How to complete this task:
Please lay out every line of text in the material as a JSON list of strings, one string per line, with blank lines and the pictures left out.

[Provided material Boundary: Start]

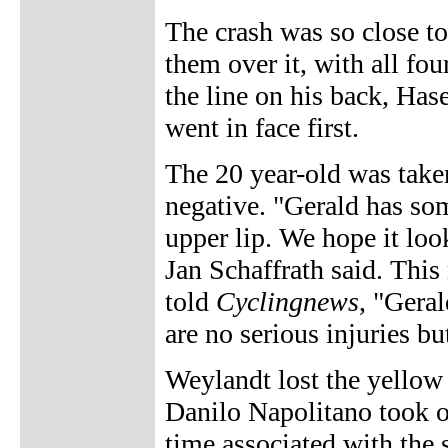
The crash was so close to
them over it, with all fou
the line on his back, Has
went in face first.
The 20 year-old was taken
negative. "Gerald has so
upper lip. We hope it look
Jan Schaffrath said. Th
told
Cyclingnews
, "Geral
are no serious injuries b
Weylandt lost the yellow 
Danilo Napolitano took o
time associated with the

[Provided material Boundary: End]

Finished task:
[
  "The crash was so close to",
  "them over it, with all fou",
  "the line on his back, Has",
  "went in face first.",
  "The 20 year-old was taken",
  "negative. \"Gerald has so",
  "upper lip. We hope it look",
  "Jan Schaffrath said. Th",
  "told",
  "Cyclingnews",
  ", \"Geral",
  "are no serious injuries b",
  "Weylandt lost the yellow ",
  "Danilo Napolitano took o",
  "time associated with the"
]